Notching at postero-inferior neck of the femoral stem was noted intra-operatively. This was caused by scratching of the edge of the bipolar shell onto the prosthesis neck. This phenomenon is rare but has been reported. 4 With a notched femoral stem, most surgeons recommended a femoral stem revision to avoid subsequent prosthesis fracture and catastrophic failure, especially when it was associated with stem loosening. 6 However, it is possible to retain a notched femoral stem with good long term survival. 9 In the current case, the cementless femoral stem was well fixed and showed no evidence of loosening. A femoral stem revision would involve an extensile approach with potential devastating complications. Although defect at femoral stem might lead to stress riser and premature failure, 10 electron microscopy studies of fractured femoral stems demonstrates stem fracture progression from tensile anterolateral part of the stem toward posteromedial direction. 10 In our case, the notch was over postero-inferior aspect of the femoral stem neck at the compression side. Thus, we decided against revision of the femoral stem at the time of revision surgery, though this decision would be debatable. Over 3 years of follow up, the notching remained static and showed no propagation and no catastrophic failure. We postulated that the notch over inferior femoral neck is intrinsically more stability when compared with notch over superior neck, and hence less chance of propagation.

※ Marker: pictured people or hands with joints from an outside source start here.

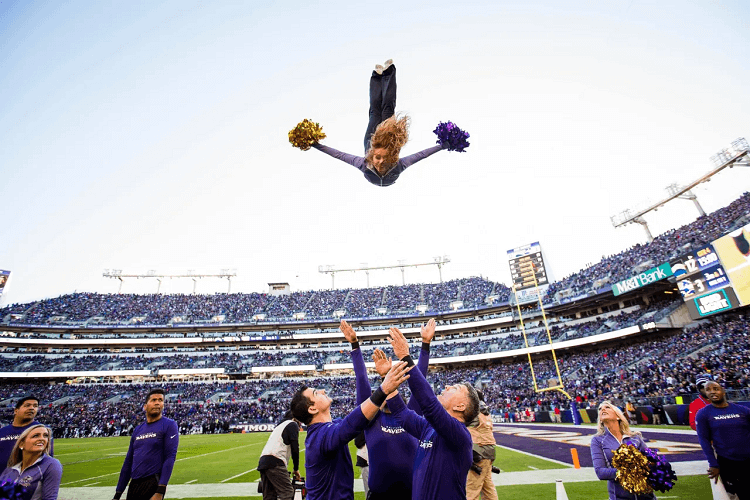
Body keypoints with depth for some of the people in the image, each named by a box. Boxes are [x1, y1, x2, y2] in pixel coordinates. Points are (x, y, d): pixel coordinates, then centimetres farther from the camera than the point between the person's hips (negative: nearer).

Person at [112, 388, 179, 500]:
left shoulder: (169, 425, -7)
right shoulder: (137, 430, 12)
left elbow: (170, 458, -13)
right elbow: (128, 462, 16)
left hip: (153, 485, -5)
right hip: (134, 485, 6)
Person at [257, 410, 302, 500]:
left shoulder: (279, 426, 31)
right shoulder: (293, 424, 6)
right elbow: (294, 449, -3)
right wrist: (296, 469, 7)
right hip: (275, 462, -9)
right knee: (287, 492, -10)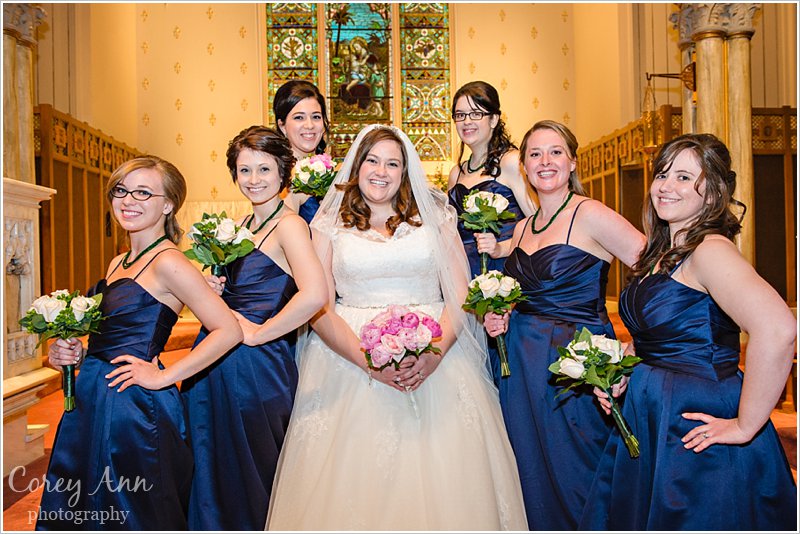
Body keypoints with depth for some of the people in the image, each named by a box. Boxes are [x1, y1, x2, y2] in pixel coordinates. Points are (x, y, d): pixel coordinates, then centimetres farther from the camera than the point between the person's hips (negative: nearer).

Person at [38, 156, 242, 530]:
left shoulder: (167, 262, -15)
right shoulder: (118, 264, 11)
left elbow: (229, 331, -22)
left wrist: (164, 376, -18)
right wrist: (76, 355, 0)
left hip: (134, 407, -8)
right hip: (91, 402, 9)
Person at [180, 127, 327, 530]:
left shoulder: (289, 224, -14)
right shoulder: (241, 225, 11)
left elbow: (314, 294, -30)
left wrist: (256, 333, -20)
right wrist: (212, 289, 1)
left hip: (255, 365, -7)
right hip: (214, 362, 8)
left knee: (249, 477, 10)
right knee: (212, 475, 18)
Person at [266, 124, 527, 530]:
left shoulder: (434, 215, 11)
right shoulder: (329, 224, 9)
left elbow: (461, 294, 3)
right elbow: (319, 308, 0)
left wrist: (434, 353, -15)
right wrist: (368, 360, -16)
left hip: (437, 352, 1)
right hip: (349, 355, 0)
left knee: (443, 474, -8)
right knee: (353, 479, -9)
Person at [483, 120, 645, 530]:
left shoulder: (589, 215, -10)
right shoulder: (523, 227, 12)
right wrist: (501, 318, 2)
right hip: (522, 363, 7)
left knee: (572, 476, 5)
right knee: (532, 471, 15)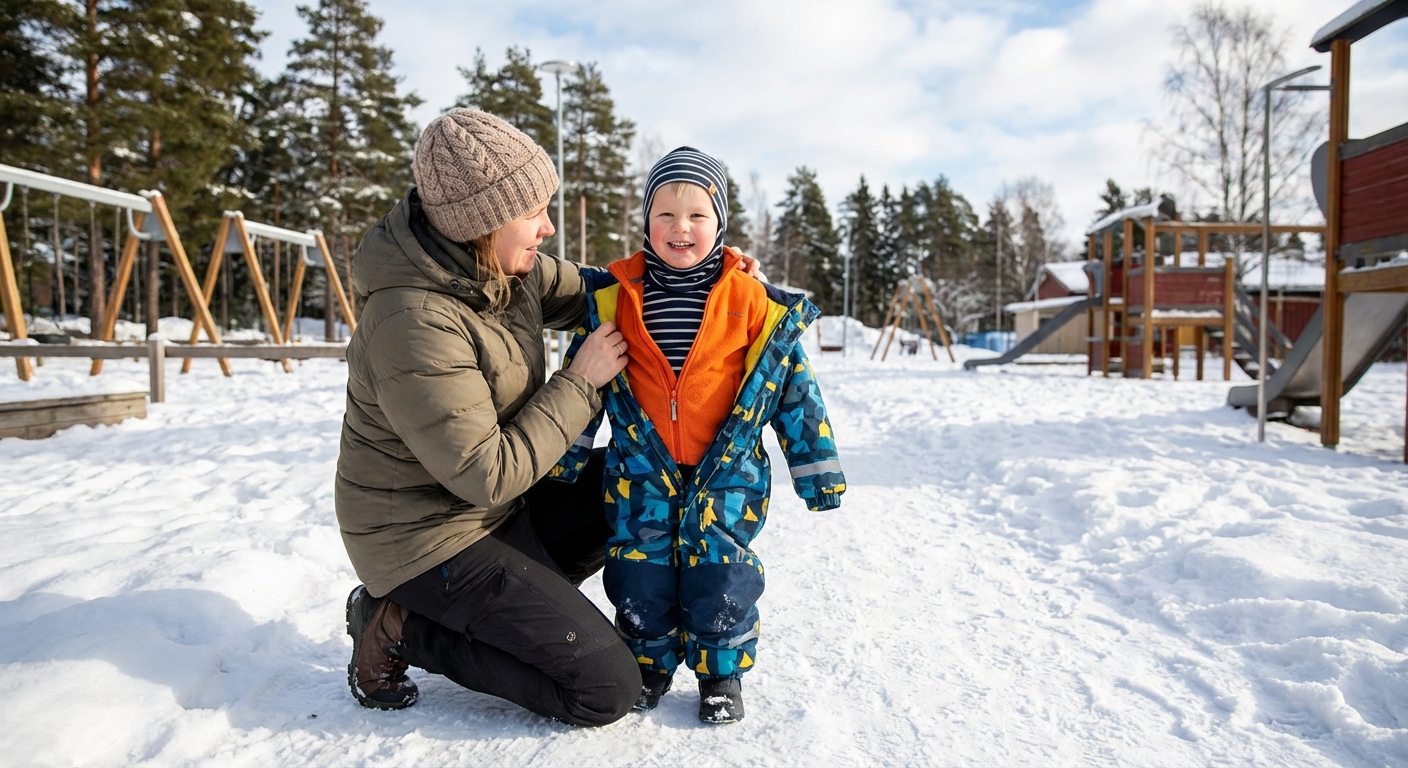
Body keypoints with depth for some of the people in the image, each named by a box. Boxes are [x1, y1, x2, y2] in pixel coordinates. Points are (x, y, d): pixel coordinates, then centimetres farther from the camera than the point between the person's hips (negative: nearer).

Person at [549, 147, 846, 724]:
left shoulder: (755, 304, -4)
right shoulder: (612, 299, 0)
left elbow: (795, 389, 2)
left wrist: (818, 470, 3)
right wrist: (563, 459, 10)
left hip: (727, 470, -1)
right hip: (640, 470, 2)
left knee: (719, 576, -1)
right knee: (641, 575, 3)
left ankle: (721, 671, 26)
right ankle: (650, 663, 31)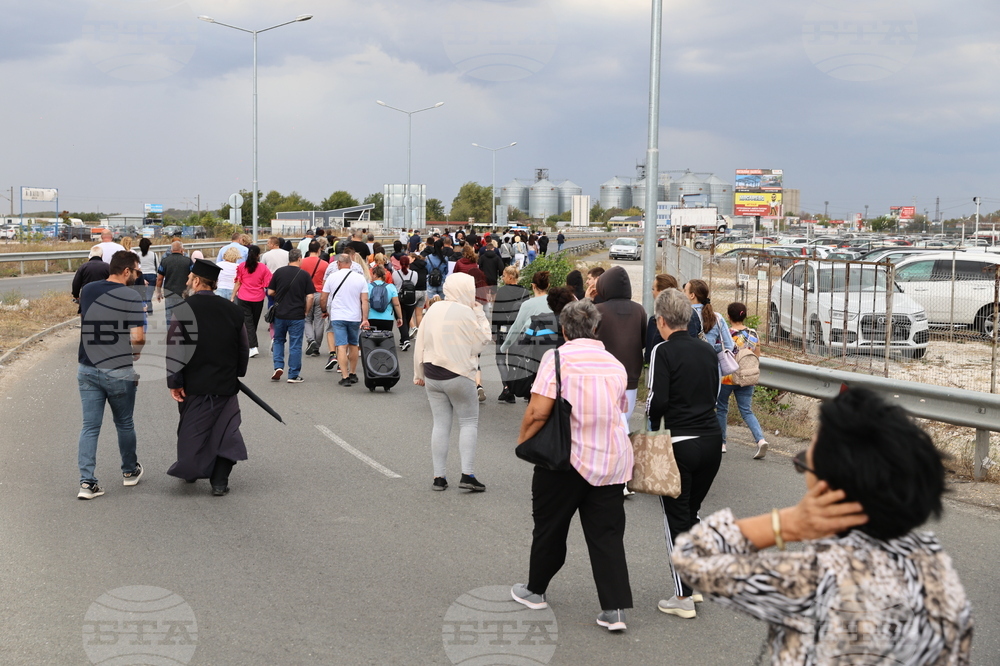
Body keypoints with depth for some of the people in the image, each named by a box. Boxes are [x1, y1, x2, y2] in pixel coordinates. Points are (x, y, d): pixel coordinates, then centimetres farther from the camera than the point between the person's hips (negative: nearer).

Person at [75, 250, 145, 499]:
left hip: (87, 369, 4)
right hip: (119, 371, -4)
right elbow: (137, 337, -18)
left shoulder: (87, 290, 6)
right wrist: (139, 348, 2)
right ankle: (130, 471, 31)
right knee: (124, 424, 15)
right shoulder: (130, 297, -13)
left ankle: (86, 481, -4)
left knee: (90, 426, 4)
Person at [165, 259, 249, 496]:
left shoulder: (184, 309, -12)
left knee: (192, 430, 15)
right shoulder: (233, 310, 0)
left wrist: (174, 382, -9)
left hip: (194, 385, -2)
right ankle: (219, 481, 5)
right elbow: (244, 347, 8)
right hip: (226, 384, 2)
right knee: (224, 430, 9)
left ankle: (190, 471, 29)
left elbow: (174, 349, -15)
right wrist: (237, 373, 21)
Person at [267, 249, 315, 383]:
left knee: (278, 341, 20)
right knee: (295, 345, 4)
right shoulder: (304, 275, -5)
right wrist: (306, 311, 6)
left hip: (280, 313, 2)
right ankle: (293, 375, 7)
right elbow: (310, 296, -8)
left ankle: (278, 367, 5)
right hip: (297, 315, -2)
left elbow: (270, 292, 4)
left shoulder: (279, 272, -1)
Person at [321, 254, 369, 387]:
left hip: (337, 317, -2)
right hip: (355, 317, 2)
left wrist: (324, 311, 20)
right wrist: (365, 319, -3)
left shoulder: (332, 277, -3)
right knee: (353, 345, 16)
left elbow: (323, 298, 2)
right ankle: (353, 374, 25)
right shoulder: (360, 278, -1)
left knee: (342, 346, -3)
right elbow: (365, 300, -4)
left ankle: (345, 377, -11)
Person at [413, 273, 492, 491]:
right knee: (468, 422, 4)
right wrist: (480, 314, 1)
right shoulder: (466, 312, -12)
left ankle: (439, 477, 8)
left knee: (440, 424, 9)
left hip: (432, 374, 6)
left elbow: (420, 344, 10)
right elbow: (481, 342, -5)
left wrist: (419, 373, 18)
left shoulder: (433, 310, 7)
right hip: (458, 375, -6)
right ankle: (467, 474, -6)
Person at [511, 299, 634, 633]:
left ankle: (535, 590, 31)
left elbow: (538, 411, -17)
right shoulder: (616, 364, 7)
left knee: (549, 527, 14)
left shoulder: (557, 357, -10)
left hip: (567, 458, -4)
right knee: (607, 534, 6)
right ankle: (614, 609, 0)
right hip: (611, 460, 4)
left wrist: (522, 441, -3)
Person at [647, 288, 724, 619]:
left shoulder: (664, 351, -11)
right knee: (691, 512, 20)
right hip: (711, 440, 6)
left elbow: (658, 400, -16)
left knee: (676, 518, 4)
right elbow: (714, 393, 14)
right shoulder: (708, 350, 8)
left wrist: (654, 422, 2)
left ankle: (684, 598, 5)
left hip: (679, 444, -6)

A formal biomechanical study on the risk of propagation of defect in the prosthesis with regards to locations of defect would be favorable. We will continue close monitoring of any complication related to the notching in our patient.
Conclusion
Cup dissociation is an unusual and unique complication after hemiarthroplasty of the hip. While risk factors and types of dissociation has been suggested, exact mechanisms of dissociation are not well understood. Retention of a notched but well fixed femoral stem could be a viable option during revision surgery to avoid extensive stem revision. It is advisable to have regular radiographic monitoring for patients underwent arthroplasty, to detect and treat early complications, and avoid inevitable progression and catastrophic failure.
Footnotes
Declaration of conflicting interests
The author(s) declared no potential conflicts of interest with respect to the research, authorship, and/or publication of this article.
Funding
The author(s) received no financial support for the research, authorship, and/or publication of this article.
Informed consent
Informed consent was obtained from the patient for publication of patient information and images.